- **記述課題 1**
提供された行のうち、「pose: elev=176.5 azim=229.7」を含む行から最後の行までを、両端を含めて番号付きリストに整形してください。空行と画像は除いてください。
- **記述課題 2**
『着ぐるみ大戦争』についての文章を、最後の文の後から続けて書いてください。

- **抜粋**
____
とりあえず、来月は基本的に戦力の再編と整備に費やされる事となった。ただし、強襲偵察大隊と第1騎兵大隊は先行してワイフェン軍に対する『威力偵察』を行うこととなった。ようするにちょっかい出してピンポンダッシュで逃げてくると言うことだ。これにより、敵の戦力、戦意などを推し量り、次の攻勢につなげたいと言うことだ。
また、技術部より、AMR(アンチ・マテリアル・ライフル)の試作品が数挺完成したとの連絡が来た。これにより、装甲猟兵中隊(パンツァーイェーガーコンパニィ)を具体的に編成する方向で進んでいる。そのため、その運用試験を行うこととなった。要するに射手を選抜すると言うことだ。
条件は男性であること。体格が良いことである。また実際の運用では歩兵と共に運用されるので実際にはチームと言うことになる。AMR射手と歩兵数名の射撃チームである。
戦いは一段落した。しかしそれはさらなる激戦の間の一休みでしかない。
雨にも負けず風邪にも?負けずと言うわけでインフルエンザにはかかっていない説教師、秋山です。ゆるくて地獄で食道楽なシナリオ「着ぐるみ大戦争」激闘中です。
まず通達
クリスフォーリル・リ・ゼルベウォント
クレーメック・ジーベック
マーゼン・クロッシュナー
ゴットリープ・フリンガー
ケーニッヒ・ファウスト
テクノ・マギナ
以上六名、重傷に付き、本国送還です。以後「着ぐるみ大戦争」に参加できません。
今回は激戦なんかで大分損害が出ました。実際かなり死者が出ているはずです。逆に言えば、本国送還の人たち、本当なら死んでるって事です。なお、戦場にいないから安全だなどと思わないでくださいね。
今回の総評としてはまず航空部隊。ワイヴァーンが出て来た途端、大勢来ましたね。しかし、というか口でワイヴァーンと仲良くしようと言ってその実、粗末にしている人多いね。マスターはアクションの中身で判断します。口で言うのではなくそれを感じさせるアクションが大事と言うことです。
早瀬さん、朝野さん、来月試験です。受かればいよいよその次から実戦投入です。よく文章を読んで考えてください。実際、よく考えれば、なめとんのかと言うくらい簡単です。なぜ、そんな簡単な事をやらせるのか、と言うことです。それが本当の試験の意味です。
____
- **提供された行**
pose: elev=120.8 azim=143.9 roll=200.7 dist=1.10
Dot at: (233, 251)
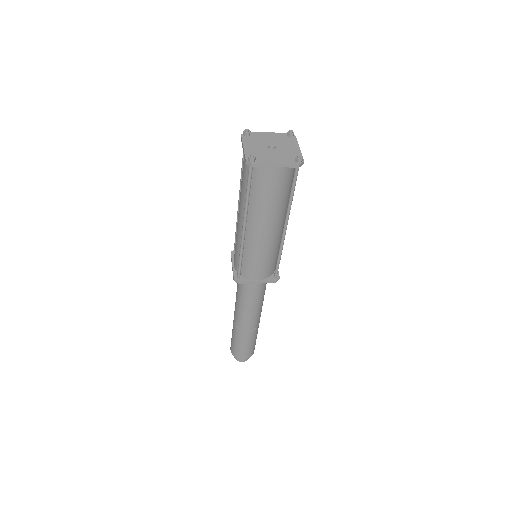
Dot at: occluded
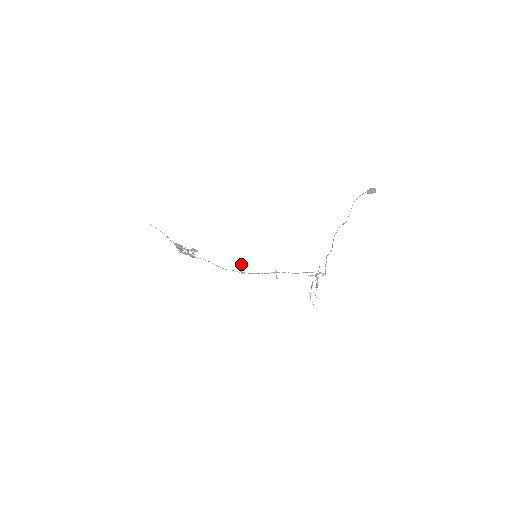
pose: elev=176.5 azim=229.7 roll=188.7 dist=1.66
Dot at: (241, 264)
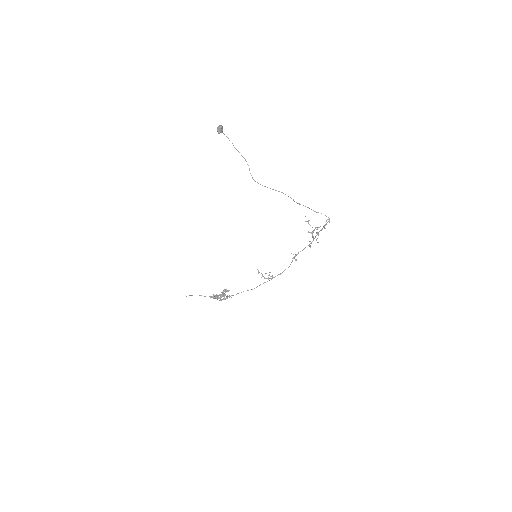
Dot at: (269, 274)
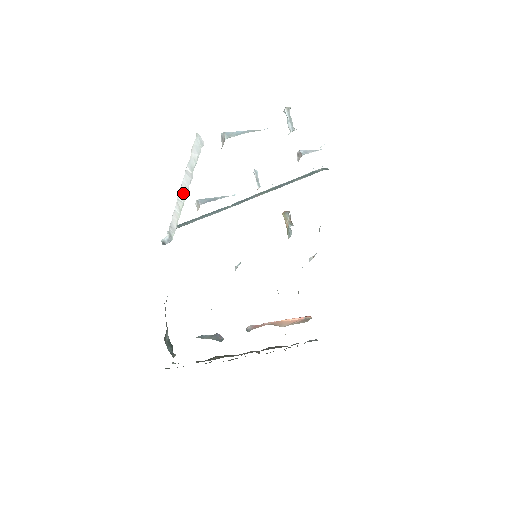
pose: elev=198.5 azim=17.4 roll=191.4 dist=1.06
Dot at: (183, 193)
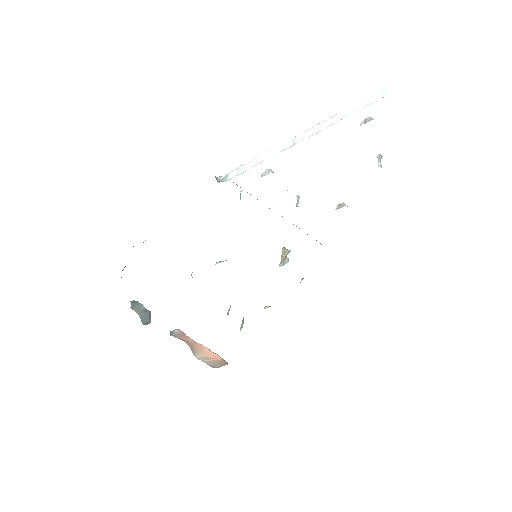
Dot at: (304, 136)
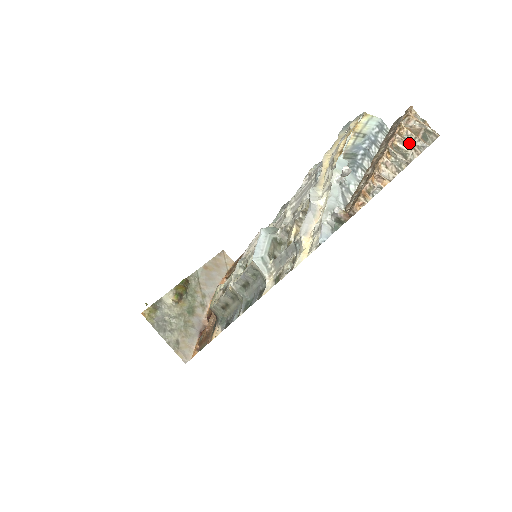
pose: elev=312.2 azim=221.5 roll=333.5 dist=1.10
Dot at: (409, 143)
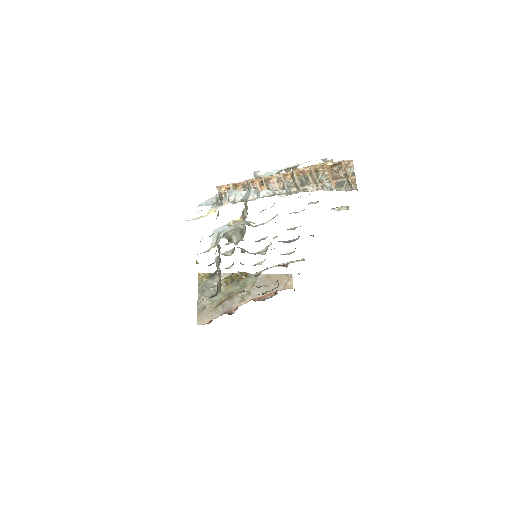
Dot at: (317, 178)
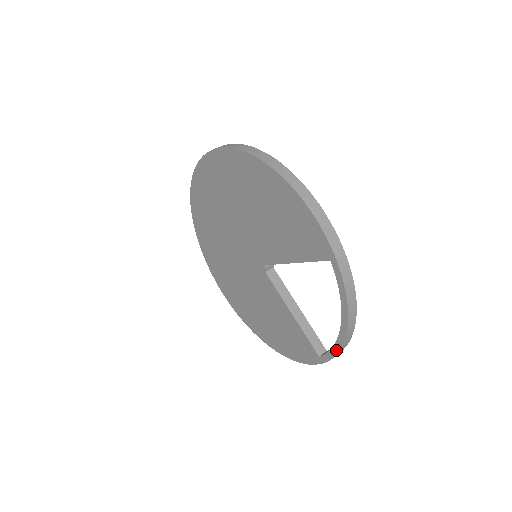
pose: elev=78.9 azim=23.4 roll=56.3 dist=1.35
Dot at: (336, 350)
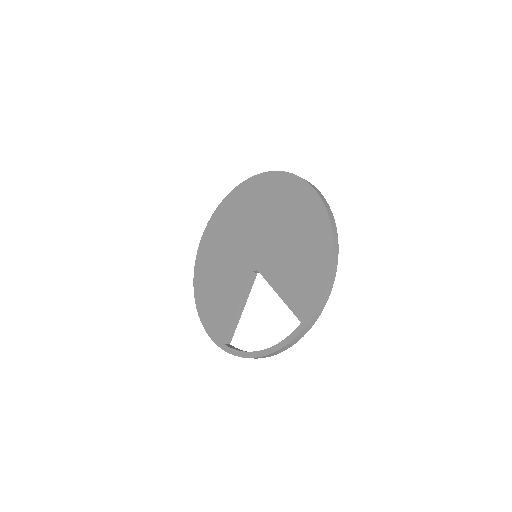
Dot at: (241, 355)
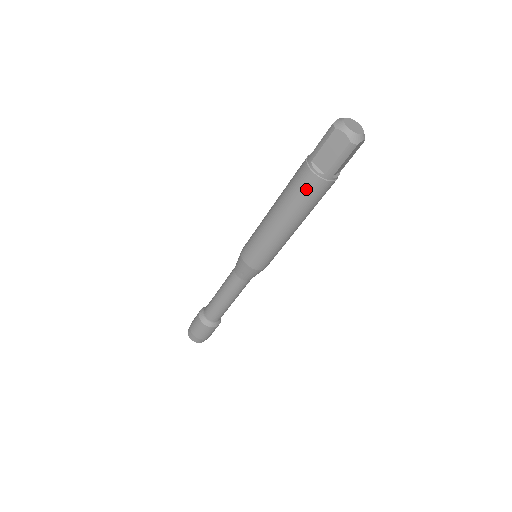
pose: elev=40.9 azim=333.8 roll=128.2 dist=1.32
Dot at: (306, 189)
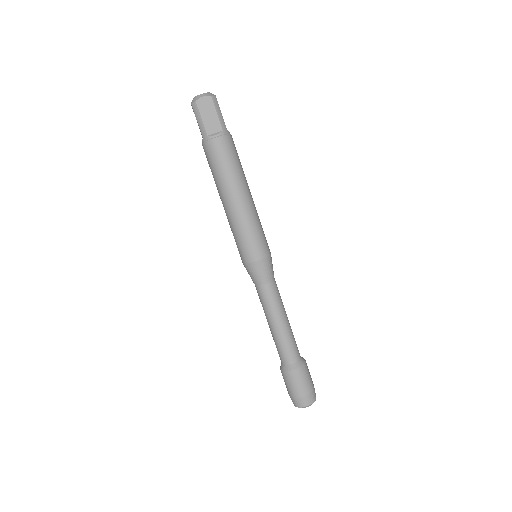
Dot at: (207, 160)
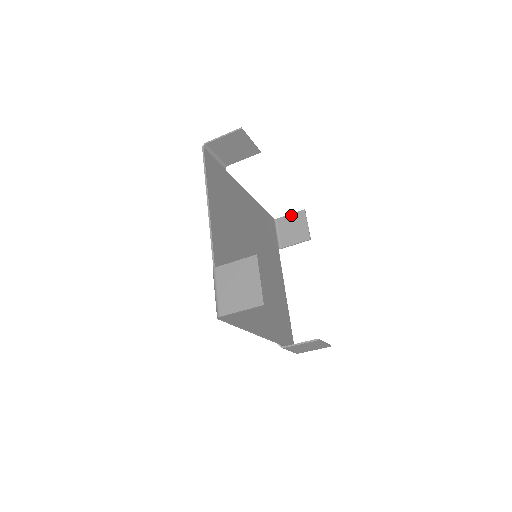
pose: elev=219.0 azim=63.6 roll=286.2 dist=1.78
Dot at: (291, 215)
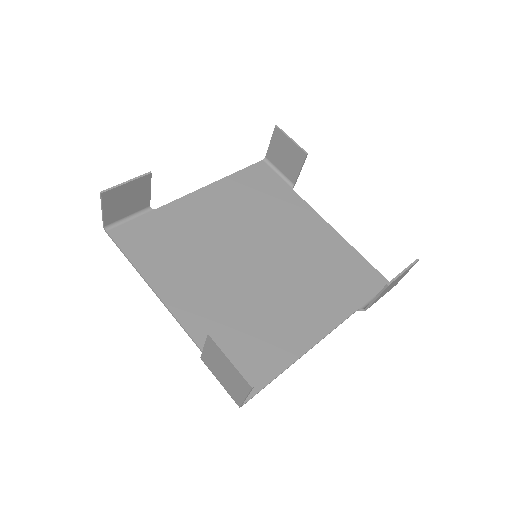
Dot at: (271, 143)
____
- **解答 1**
1. pose: elev=176.5 azim=229.7 roll=188.7 dist=1.66
2. Dot at: (241, 264)
3. Dot at: (269, 274)
4. pose: elev=198.5 azim=17.4 roll=191.4 dist=1.06
5. Dot at: (183, 193)
6. Dot at: (304, 136)
7. pose: elev=312.2 azim=221.5 roll=333.5 dist=1.10
8. Dot at: (409, 143)
9. Dot at: (317, 178)
10. pose: elev=78.9 azim=23.4 roll=56.3 dist=1.35
11. Dot at: (336, 350)
12. Dot at: (241, 355)
13. pose: elev=40.9 azim=333.8 roll=128.2 dist=1.32
14. Dot at: (306, 189)
15. Dot at: (207, 160)
16. pose: elev=219.0 azim=63.6 roll=286.2 dist=1.78
17. Dot at: (291, 215)
18. Dot at: (271, 143)

- **解答 2**
交渉団は大分、いろいろシャンバラに関する問題を考えるようになってきてます。お陰で長いです。後は駆け引きを考えながら将来像を模索することになります。
さて、シュレーダー戦闘団。なんというか、みんな封鎖に廻って、突入班がほとんどいないのはWHY?正直、突入班が集中攻撃でやられる可能性があった。(多方向同時突入になるだろうって言ったよね)何というか国頭さんがひっかき回したのがある意味功を奏していますね。
さて、問題は師団主力。今回は『補給』が解っていたかどうか、です。皆さんに補給は重要ですか?と聞くと皆、重要です。と答えるでしょう。では本当に重要視しているか?ということでチェックしてみました。……戦部さん以外全滅。わあ。
ラピト外縁の戦いの時もそうですが、布陣とかだけ見て罠に引っかかってますね。
戦部さんはきちんと情報を調べて考え、決断してました。これ重要。あれもこれもって考えたくなるけど今回はそれはまずいんです。モン族を救援に来たんですから、敵の動きを待っているようでは主導権を相手にわざわざ渡しているようなものです。
ところで、意外と皆さん情報確認してませんね。結構あちこちにこっそり重要な情報ばらまいてます。敵の補給線が切れていると言うことは堂々と書いてるはずなんですがね。直接的な文章で書いてないだけです。そう言う意味で今後はよく読んで考えてください。前回の最後に航空科の宴会シーンがありますが、実はここにも情報が隠れてます。今読み返しても解る人は少ないでしょう。ただ、必要になったとき、よく考えていれば解るようになっています。
ではまた来月。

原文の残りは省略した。